• **PROBLEM STATEMENT**
Exact reproduction required: the lines below from the line with "Table 1 Data" to the line with "Table A9. Relationships", both ends included, and no others.

-- THE DATA follows --

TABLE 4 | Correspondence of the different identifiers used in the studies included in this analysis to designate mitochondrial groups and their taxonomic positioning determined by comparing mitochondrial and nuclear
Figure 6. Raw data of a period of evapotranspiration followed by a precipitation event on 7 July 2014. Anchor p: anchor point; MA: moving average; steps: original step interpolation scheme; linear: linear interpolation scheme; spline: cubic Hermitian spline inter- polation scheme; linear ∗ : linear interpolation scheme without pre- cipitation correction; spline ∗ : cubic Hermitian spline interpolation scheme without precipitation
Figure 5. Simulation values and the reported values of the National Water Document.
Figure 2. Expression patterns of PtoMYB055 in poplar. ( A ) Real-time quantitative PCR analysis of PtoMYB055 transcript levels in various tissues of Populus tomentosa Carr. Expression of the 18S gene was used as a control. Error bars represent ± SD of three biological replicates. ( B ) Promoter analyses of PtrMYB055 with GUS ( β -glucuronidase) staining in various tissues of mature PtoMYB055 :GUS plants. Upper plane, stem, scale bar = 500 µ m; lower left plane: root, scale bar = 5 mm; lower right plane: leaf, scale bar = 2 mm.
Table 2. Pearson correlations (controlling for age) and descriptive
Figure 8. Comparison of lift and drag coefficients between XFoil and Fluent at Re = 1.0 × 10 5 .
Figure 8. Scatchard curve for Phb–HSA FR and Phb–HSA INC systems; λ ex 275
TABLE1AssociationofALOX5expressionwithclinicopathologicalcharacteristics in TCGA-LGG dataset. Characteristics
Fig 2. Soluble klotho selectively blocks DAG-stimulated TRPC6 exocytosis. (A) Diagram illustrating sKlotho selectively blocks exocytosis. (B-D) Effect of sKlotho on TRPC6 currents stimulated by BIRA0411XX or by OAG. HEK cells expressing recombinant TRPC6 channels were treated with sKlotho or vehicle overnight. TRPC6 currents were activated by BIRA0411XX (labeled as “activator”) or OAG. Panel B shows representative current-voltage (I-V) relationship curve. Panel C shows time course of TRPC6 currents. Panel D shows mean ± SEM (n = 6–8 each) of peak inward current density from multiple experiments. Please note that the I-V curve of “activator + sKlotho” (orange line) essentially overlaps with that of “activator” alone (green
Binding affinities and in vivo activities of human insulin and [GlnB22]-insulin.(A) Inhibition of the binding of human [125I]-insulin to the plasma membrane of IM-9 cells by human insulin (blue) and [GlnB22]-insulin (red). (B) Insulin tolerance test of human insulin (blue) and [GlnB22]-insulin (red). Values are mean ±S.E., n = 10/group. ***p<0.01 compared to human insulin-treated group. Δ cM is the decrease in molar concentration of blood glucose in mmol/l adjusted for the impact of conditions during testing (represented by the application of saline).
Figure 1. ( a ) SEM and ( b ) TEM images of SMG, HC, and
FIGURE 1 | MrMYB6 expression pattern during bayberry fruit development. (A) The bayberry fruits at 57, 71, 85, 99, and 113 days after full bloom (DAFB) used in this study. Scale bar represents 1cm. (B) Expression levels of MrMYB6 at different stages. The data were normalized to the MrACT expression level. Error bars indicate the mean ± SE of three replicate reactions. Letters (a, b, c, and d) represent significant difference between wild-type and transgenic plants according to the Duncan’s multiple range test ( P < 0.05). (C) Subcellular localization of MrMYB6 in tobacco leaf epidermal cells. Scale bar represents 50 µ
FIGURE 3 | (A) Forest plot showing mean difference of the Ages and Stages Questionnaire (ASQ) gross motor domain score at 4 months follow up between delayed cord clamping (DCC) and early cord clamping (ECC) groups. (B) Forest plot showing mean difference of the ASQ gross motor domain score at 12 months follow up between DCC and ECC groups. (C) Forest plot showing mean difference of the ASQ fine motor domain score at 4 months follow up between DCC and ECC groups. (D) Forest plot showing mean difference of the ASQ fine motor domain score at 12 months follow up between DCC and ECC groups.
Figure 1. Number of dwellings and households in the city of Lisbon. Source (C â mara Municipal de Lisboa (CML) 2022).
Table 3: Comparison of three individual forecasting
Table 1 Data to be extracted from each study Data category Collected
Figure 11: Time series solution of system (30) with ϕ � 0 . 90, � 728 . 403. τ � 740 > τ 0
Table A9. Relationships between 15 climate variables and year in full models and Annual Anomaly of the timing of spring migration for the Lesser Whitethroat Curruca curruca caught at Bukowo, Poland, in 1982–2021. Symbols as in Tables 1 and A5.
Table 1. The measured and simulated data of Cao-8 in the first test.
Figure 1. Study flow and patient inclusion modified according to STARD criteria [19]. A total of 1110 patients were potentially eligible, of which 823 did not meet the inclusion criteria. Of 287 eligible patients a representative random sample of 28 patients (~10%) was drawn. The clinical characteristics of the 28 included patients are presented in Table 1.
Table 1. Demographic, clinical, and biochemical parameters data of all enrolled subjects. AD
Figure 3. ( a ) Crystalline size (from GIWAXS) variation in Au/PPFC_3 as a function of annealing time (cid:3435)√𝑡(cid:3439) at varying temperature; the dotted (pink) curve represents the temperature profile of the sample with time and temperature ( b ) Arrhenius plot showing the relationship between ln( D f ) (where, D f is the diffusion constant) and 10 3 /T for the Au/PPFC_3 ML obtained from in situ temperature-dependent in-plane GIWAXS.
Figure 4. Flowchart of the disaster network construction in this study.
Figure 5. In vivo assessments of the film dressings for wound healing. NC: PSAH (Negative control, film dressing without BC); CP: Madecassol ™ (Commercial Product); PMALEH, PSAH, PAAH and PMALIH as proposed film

-- THE DATA concluded --

• **TASK RESPONSE**
Table 1 Data to be extracted from each study Data category Collected
Figure 11: Time series solution of system (30) with ϕ � 0 . 90, � 728 . 403. τ � 740 > τ 0
Table A9. Relationships between 15 climate variables and year in full models and Annual Anomaly of the timing of spring migration for the Lesser Whitethroat Curruca curruca caught at Bukowo, Poland, in 1982–2021. Symbols as in Tables 1 and A5.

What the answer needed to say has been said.